═══ Material

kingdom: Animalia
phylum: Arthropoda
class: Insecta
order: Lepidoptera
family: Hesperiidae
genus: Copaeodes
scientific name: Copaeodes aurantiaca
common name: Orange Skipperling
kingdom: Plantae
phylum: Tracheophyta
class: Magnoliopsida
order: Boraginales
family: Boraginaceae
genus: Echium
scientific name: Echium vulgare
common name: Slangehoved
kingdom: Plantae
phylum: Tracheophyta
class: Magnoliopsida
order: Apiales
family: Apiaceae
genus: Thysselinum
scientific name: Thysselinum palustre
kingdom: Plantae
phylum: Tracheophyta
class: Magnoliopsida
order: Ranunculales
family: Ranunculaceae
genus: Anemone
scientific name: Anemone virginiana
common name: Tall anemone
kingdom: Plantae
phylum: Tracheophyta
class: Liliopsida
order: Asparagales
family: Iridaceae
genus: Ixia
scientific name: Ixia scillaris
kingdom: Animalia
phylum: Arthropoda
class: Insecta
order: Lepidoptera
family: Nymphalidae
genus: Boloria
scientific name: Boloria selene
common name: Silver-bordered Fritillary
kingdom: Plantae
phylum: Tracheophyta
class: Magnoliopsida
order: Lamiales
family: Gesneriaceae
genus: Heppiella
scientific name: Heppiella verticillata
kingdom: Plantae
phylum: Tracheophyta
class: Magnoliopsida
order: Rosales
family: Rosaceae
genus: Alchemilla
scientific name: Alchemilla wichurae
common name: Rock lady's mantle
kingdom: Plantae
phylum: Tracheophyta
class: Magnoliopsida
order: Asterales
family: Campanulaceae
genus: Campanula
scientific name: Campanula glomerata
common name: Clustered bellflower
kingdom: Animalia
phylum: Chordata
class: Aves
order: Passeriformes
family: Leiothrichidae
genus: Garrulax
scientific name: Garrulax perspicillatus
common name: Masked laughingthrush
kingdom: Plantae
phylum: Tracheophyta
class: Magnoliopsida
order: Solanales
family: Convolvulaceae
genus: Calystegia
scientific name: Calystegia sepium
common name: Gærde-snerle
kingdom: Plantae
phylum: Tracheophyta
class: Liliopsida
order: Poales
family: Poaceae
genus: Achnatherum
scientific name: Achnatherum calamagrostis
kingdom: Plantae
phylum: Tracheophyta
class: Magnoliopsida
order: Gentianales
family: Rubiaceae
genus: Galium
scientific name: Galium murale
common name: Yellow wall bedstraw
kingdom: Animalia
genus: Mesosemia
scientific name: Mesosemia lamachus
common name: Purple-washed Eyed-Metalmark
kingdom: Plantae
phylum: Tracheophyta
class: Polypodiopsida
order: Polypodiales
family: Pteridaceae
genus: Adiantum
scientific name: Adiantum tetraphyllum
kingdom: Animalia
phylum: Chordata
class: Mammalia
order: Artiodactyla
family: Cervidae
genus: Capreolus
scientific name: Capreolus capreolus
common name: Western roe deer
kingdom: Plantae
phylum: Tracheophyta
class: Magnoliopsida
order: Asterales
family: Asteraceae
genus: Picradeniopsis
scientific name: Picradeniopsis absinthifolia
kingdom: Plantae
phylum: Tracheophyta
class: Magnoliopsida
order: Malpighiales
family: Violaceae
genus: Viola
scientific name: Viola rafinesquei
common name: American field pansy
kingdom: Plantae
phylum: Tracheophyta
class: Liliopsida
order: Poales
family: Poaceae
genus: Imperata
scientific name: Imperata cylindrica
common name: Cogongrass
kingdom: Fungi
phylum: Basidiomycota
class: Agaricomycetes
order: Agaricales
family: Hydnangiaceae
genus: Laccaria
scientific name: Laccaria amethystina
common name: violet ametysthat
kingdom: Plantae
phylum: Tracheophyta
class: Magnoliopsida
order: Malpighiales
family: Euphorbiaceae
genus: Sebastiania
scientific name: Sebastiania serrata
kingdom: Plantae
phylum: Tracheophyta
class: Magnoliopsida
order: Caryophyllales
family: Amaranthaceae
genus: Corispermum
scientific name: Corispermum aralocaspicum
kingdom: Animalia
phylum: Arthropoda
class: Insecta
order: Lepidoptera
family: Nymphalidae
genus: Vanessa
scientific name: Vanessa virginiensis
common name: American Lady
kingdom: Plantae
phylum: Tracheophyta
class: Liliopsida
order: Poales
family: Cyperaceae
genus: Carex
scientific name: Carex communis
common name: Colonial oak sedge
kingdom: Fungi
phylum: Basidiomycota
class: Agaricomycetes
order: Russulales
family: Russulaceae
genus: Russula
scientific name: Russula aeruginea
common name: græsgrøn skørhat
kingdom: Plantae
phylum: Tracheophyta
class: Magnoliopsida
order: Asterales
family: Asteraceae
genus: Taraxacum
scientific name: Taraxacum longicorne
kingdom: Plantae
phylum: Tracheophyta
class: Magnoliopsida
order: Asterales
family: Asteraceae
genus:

══════

**Work to complete**
Please recast all of the data above as a numbered list, one line per item, and leave out any blank lines.

**Answer**
1. kingdom: Animalia
2. phylum: Arthropoda
3. class: Insecta
4. order: Lepidoptera
5. family: Hesperiidae
6. genus: Copaeodes
7. scientific name: Copaeodes aurantiaca
8. common name: Orange Skipperling
9. kingdom: Plantae
10. phylum: Tracheophyta
11. class: Magnoliopsida
12. order: Boraginales
13. family: Boraginaceae
14. genus: Echium
15. scientific name: Echium vulgare
16. common name: Slangehoved
17. kingdom: Plantae
18. phylum: Tracheophyta
19. class: Magnoliopsida
20. order: Apiales
21. family: Apiaceae
22. genus: Thysselinum
23. scientific name: Thysselinum palustre
24. kingdom: Plantae
25. phylum: Tracheophyta
26. class: Magnoliopsida
27. order: Ranunculales
28. family: Ranunculaceae
29. genus: Anemone
30. scientific name: Anemone virginiana
31. common name: Tall anemone
32. kingdom: Plantae
33. phylum: Tracheophyta
34. class: Liliopsida
35. order: Asparagales
36. family: Iridaceae
37. genus: Ixia
38. scientific name: Ixia scillaris
39. kingdom: Animalia
40. phylum: Arthropoda
41. class: Insecta
42. order: Lepidoptera
43. family: Nymphalidae
44. genus: Boloria
45. scientific name: Boloria selene
46. common name: Silver-bordered Fritillary
47. kingdom: Plantae
48. phylum: Tracheophyta
49. class: Magnoliopsida
50. order: Lamiales
51. family: Gesneriaceae
52. genus: Heppiella
53. scientific name: Heppiella verticillata
54. kingdom: Plantae
55. phylum: Tracheophyta
56. class: Magnoliopsida
57. order: Rosales
58. family: Rosaceae
59. genus: Alchemilla
60. scientific name: Alchemilla wichurae
61. common name: Rock lady's mantle
62. kingdom: Plantae
63. phylum: Tracheophyta
64. class: Magnoliopsida
65. order: Asterales
66. family: Campanulaceae
67. genus: Campanula
68. scientific name: Campanula glomerata
69. common name: Clustered bellflower
70. kingdom: Animalia
71. phylum: Chordata
72. class: Aves
73. order: Passeriformes
74. family: Leiothrichidae
75. genus: Garrulax
76. scientific name: Garrulax perspicillatus
77. common name: Masked laughingthrush
78. kingdom: Plantae
79. phylum: Tracheophyta
80. class: Magnoliopsida
81. order: Solanales
82. family: Convolvulaceae
83. genus: Calystegia
84. scientific name: Calystegia sepium
85. common name: Gærde-snerle
86. kingdom: Plantae
87. phylum: Tracheophyta
88. class: Liliopsida
89. order: Poales
90. family: Poaceae
91. genus: Achnatherum
92. scientific name: Achnatherum calamagrostis
93. kingdom: Plantae
94. phylum: Tracheophyta
95. class: Magnoliopsida
96. order: Gentianales
97. family: Rubiaceae
98. genus: Galium
99. scientific name: Galium murale
100. common name: Yellow wall bedstraw
101. kingdom: Animalia
102. genus: Mesosemia
103. scientific name: Mesosemia lamachus
104. common name: Purple-washed Eyed-Metalmark
105. kingdom: Plantae
106. phylum: Tracheophyta
107. class: Polypodiopsida
108. order: Polypodiales
109. family: Pteridaceae
110. genus: Adiantum
111. scientific name: Adiantum tetraphyllum
112. kingdom: Animalia
113. phylum: Chordata
114. class: Mammalia
115. order: Artiodactyla
116. family: Cervidae
117. genus: Capreolus
118. scientific name: Capreolus capreolus
119. common name: Western roe deer
120. kingdom: Plantae
121. phylum: Tracheophyta
122. class: Magnoliopsida
123. order: Asterales
124. family: Asteraceae
125. genus: Picradeniopsis
126. scientific name: Picradeniopsis absinthifolia
127. kingdom: Plantae
128. phylum: Tracheophyta
129. class: Magnoliopsida
130. order: Malpighiales
131. family: Violaceae
132. genus: Viola
133. scientific name: Viola rafinesquei
134. common name: American field pansy
135. kingdom: Plantae
136. phylum: Tracheophyta
137. class: Liliopsida
138. order: Poales
139. family: Poaceae
140. genus: Imperata
141. scientific name: Imperata cylindrica
142. common name: Cogongrass
143. kingdom: Fungi
144. phylum: Basidiomycota
145. class: Agaricomycetes
146. order: Agaricales
147. family: Hydnangiaceae
148. genus: Laccaria
149. scientific name: Laccaria amethystina
150. common name: violet ametysthat
151. kingdom: Plantae
152. phylum: Tracheophyta
153. class: Magnoliopsida
154. order: Malpighiales
155. family: Euphorbiaceae
156. genus: Sebastiania
157. scientific name: Sebastiania serrata
158. kingdom: Plantae
159. phylum: Tracheophyta
160. class: Magnoliopsida
161. order: Caryophyllales
162. family: Amaranthaceae
163. genus: Corispermum
164. scientific name: Corispermum aralocaspicum
165. kingdom: Animalia
166. phylum: Arthropoda
167. class: Insecta
168. order: Lepidoptera
169. family: Nymphalidae
170. genus: Vanessa
171. scientific name: Vanessa virginiensis
172. common name: American Lady
173. kingdom: Plantae
174. phylum: Tracheophyta
175. class: Liliopsida
176. order: Poales
177. family: Cyperaceae
178. genus: Carex
179. scientific name: Carex communis
180. common name: Colonial oak sedge
181. kingdom: Fungi
182. phylum: Basidiomycota
183. class: Agaricomycetes
184. order: Russulales
185. family: Russulaceae
186. genus: Russula
187. scientific name: Russula aeruginea
188. common name: græsgrøn skørhat
189. kingdom: Plantae
190. phylum: Tracheophyta
191. class: Magnoliopsida
192. order: Asterales
193. family: Asteraceae
194. genus: Taraxacum
195. scientific name: Taraxacum longicorne
196. kingdom: Plantae
197. phylum: Tracheophyta
198. class: Magnoliopsida
199. order: Asterales
200. family: Asteraceae
201. genus:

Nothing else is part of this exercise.